Wednesday, February 21st, 2024 -- 1:00 PM

(Hope Karnopp, Milwaukee Journal Sentinel) As the 2024 election cycle ramps up, you might have already seen or heard political campaign advertisements that contained artificial intelligence.

Or, a more alarming prospect: You have no idea if you did. According to Hope Karnopp with the Milwaukee Journal Sentinel, before the New Hampshire primary, a phone call mimicking President Joe Biden's voice told thousands of voters to skip the polls.

A pro-Ron DeSantis ad featured former President Donald Trump's voice reading a post he wrote on Truth Social, but he didn't speak those words in real life.
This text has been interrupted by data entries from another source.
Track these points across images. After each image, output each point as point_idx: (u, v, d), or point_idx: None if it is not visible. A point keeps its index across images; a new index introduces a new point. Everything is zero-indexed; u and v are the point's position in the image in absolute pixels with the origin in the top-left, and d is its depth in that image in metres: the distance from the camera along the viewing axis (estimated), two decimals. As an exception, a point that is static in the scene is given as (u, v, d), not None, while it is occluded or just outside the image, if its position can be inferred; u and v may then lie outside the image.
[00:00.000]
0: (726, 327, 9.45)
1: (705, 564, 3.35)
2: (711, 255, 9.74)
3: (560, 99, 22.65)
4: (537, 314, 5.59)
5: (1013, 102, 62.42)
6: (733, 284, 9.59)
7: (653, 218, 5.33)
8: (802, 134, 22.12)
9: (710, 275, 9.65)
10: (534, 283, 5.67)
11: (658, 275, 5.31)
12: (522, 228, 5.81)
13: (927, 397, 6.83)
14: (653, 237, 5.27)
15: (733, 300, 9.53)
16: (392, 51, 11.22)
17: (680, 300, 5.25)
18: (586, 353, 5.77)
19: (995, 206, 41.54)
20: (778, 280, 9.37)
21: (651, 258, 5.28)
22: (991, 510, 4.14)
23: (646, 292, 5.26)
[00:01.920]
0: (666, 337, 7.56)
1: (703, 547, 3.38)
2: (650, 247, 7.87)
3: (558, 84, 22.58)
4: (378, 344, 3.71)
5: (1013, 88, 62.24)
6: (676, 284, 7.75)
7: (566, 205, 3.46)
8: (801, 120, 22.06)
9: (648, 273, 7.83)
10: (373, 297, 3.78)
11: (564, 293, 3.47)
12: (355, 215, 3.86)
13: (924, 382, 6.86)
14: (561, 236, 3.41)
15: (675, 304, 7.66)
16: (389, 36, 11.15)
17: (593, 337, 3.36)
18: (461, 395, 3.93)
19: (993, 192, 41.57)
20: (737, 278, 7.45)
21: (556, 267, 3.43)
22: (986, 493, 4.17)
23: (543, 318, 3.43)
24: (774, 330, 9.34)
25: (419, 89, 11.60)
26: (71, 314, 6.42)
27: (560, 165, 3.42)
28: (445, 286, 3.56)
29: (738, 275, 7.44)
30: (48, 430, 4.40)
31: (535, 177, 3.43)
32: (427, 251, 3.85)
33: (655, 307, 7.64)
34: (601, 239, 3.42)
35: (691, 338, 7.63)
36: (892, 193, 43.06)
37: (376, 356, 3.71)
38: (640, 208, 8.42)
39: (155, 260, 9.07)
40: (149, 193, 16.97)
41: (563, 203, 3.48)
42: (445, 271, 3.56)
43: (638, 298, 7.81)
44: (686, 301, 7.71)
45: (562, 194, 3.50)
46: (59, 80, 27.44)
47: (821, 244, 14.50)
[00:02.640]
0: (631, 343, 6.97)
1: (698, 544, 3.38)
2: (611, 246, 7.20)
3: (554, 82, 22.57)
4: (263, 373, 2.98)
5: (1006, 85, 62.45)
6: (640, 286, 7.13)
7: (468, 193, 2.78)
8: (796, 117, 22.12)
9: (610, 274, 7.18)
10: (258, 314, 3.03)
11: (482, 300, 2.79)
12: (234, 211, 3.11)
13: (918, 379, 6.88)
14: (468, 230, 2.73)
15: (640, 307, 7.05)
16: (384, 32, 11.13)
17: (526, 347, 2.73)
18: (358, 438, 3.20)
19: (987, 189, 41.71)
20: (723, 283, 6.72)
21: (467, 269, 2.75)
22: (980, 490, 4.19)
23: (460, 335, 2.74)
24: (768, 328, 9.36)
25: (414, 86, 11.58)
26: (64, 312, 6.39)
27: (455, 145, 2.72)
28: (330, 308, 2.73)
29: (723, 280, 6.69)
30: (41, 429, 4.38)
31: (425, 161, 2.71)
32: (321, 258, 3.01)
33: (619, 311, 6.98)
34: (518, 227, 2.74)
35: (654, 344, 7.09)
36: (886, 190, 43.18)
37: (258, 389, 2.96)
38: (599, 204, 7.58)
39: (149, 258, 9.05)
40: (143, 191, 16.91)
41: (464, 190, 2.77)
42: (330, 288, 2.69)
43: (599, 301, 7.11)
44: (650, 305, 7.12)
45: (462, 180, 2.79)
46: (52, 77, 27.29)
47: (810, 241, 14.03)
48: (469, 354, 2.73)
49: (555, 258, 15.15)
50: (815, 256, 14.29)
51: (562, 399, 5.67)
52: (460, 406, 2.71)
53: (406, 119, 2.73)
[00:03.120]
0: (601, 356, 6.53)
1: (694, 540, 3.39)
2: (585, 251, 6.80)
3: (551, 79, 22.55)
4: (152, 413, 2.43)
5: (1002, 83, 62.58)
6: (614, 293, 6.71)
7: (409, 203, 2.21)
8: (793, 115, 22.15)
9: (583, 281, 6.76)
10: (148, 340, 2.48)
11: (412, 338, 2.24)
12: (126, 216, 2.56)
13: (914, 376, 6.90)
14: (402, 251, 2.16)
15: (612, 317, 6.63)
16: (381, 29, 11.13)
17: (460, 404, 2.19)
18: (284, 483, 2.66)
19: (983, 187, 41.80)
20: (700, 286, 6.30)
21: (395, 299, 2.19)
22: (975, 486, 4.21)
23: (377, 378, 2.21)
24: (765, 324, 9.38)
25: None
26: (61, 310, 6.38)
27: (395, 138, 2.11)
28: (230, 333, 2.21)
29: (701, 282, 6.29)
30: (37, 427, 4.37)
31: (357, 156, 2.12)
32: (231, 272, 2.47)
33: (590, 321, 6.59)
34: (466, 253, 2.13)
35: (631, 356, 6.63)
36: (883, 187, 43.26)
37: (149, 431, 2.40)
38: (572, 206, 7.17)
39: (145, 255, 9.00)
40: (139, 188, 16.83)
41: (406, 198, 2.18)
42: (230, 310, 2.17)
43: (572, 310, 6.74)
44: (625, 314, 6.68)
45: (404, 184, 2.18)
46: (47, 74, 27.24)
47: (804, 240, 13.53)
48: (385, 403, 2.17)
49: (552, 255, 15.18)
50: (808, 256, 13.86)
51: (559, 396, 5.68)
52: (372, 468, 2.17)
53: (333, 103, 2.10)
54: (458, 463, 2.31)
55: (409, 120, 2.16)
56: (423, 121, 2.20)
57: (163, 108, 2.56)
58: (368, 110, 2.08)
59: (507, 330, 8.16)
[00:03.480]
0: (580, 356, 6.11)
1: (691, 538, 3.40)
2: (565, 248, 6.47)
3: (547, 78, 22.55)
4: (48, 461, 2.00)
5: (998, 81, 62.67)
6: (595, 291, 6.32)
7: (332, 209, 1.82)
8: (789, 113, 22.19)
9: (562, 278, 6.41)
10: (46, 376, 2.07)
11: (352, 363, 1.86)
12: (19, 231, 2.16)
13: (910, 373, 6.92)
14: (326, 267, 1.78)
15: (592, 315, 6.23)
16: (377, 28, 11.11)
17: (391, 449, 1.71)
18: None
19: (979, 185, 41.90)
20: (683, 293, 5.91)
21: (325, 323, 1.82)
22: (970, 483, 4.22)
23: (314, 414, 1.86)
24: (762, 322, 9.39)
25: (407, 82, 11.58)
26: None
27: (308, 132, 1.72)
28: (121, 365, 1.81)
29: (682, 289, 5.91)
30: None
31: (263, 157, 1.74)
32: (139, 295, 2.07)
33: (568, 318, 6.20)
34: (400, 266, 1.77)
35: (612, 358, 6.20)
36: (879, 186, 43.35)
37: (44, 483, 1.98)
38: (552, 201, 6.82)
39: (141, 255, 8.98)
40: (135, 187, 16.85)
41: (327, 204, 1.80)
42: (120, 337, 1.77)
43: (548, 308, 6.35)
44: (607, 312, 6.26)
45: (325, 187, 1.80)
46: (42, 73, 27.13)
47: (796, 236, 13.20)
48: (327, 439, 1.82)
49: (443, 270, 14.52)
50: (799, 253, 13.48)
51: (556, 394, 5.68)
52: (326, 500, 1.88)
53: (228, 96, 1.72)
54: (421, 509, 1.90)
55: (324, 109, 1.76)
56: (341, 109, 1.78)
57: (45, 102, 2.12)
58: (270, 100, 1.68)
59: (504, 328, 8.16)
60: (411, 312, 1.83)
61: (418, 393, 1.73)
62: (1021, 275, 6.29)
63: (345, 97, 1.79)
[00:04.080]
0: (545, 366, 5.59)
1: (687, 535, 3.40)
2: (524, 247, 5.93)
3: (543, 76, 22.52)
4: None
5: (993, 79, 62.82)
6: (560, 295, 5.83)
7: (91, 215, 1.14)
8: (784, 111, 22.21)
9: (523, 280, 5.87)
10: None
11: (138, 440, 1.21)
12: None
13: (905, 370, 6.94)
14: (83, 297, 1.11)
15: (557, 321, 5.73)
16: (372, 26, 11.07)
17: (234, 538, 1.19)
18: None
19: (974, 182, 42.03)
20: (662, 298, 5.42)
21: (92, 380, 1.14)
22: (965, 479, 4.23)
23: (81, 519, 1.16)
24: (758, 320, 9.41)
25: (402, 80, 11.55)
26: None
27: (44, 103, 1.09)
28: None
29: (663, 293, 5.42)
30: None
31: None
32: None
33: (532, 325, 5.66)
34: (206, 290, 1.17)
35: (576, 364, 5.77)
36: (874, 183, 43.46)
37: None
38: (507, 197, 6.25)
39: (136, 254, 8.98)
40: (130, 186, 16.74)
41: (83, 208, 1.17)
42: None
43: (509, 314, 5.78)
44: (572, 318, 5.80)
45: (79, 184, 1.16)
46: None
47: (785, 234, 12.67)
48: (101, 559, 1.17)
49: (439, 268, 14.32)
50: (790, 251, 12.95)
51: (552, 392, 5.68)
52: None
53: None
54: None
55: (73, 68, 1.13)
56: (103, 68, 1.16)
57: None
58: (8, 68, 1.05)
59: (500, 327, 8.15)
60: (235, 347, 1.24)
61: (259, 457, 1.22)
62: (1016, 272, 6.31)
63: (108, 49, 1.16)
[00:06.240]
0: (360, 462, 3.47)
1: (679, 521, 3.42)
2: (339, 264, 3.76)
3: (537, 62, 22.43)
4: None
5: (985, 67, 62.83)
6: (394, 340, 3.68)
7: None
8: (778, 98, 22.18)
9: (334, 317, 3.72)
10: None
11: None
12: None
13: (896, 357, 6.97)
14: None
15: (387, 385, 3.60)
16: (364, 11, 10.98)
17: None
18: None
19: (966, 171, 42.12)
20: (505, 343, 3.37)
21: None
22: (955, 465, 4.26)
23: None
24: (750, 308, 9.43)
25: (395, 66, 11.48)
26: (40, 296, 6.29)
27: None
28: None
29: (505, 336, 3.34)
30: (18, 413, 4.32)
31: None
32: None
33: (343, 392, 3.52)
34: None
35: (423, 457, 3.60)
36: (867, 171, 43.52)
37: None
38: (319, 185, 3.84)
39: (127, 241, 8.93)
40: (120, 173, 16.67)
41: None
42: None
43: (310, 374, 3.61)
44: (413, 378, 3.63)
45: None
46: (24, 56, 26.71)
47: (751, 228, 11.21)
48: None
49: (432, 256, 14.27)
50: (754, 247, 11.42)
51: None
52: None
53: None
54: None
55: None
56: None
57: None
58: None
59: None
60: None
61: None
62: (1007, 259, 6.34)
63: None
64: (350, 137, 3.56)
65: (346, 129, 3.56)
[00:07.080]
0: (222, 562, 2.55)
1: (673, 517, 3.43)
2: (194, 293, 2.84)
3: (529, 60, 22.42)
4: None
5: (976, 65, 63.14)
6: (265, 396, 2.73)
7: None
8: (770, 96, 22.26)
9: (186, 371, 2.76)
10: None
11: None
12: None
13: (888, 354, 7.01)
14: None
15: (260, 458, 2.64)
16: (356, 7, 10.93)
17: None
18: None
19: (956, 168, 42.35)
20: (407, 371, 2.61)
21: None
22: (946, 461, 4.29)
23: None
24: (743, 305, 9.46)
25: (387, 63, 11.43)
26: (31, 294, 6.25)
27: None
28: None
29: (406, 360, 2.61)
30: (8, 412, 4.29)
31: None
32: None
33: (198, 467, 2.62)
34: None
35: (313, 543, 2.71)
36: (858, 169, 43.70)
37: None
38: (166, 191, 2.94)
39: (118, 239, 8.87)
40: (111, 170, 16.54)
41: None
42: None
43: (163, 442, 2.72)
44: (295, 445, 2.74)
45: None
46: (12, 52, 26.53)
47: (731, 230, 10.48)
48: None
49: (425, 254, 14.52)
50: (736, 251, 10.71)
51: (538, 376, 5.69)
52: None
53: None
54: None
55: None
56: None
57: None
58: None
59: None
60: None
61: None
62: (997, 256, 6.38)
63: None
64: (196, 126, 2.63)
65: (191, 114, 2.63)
And last spring, Republicans used AI to create an ad depicting a dystopian future under a second Biden term.

Those examples were cited by lawmakers, experts and advocacy groups interviewed by the Milwaukee Journal Sentinel, though no one could recall obvious uses of AI in ads aired in Wisconsin.
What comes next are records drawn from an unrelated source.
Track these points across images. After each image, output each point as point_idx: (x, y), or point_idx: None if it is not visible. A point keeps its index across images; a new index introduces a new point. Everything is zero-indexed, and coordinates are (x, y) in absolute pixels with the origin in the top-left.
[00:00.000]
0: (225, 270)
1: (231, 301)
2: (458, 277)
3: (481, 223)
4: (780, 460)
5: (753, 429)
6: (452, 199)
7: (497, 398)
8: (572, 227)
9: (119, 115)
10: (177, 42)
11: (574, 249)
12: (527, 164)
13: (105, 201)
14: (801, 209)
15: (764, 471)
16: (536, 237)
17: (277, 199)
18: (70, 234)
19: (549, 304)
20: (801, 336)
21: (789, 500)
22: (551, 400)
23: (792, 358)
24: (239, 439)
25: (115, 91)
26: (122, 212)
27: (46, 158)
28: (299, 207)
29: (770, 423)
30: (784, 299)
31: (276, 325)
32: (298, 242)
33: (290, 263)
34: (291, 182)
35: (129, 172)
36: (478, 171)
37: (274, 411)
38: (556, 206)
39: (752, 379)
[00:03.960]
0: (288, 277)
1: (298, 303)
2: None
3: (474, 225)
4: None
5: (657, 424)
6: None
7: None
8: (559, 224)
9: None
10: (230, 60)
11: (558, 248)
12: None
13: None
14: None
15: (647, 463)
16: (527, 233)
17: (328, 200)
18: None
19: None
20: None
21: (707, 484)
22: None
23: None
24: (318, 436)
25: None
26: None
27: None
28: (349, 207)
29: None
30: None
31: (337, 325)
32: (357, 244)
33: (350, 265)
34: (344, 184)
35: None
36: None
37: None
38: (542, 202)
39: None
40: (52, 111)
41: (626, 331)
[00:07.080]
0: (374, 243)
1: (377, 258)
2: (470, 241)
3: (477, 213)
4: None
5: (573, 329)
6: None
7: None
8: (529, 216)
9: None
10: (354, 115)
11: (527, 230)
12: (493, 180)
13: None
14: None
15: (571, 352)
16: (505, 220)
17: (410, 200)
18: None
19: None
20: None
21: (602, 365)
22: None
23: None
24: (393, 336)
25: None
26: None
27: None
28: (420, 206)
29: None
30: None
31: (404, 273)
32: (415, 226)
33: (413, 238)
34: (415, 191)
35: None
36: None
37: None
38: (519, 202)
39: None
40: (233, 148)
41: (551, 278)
But the battleground state could become a prime target in the immediate days before elections, with little time for remedy. There have been early efforts to rein in artificial intelligence in politics before the 2024 elections.

The Federal Communications Commission just ruled robocalls with AI-generated voices are illegal. And the Federal Election Commission has started a process to regulate "deliberately deceptive" campaign ads.

But the federal government is "going very slow," said Craig Holman, government affairs lobbyist for Public Citizen, a consumer advocacy group that asked FEC for those rules. "We really are counting on the states to step up to the plate."

Five states, including Minnesota and Michigan, already have laws on the books that regulate AI in campaign ads, according to the National Conference of State Legislatures. A bill that has been moving swiftly through the state Legislature would add Wisconsin to the list.

The Wisconsin bill would require campaign ads that contain synthetic media, "audio or video content substantially produced by means of generative artificial intelligence," to include a disclaimer.

The words "contains content generated by AI" would be spoken at the beginning and end of radio ads. Video ads would include readable writing that audio or video content was generated by AI during the portion that contains it, at the beginning and end.

Unlike Texas and Minnesota, which essentially ban AI-generated ads in the lead-up to elections, the Wisconsin bill doesn't include a timeline or blanket restriction. Lawmakers were concerned that could invite legal challenges based on free speech.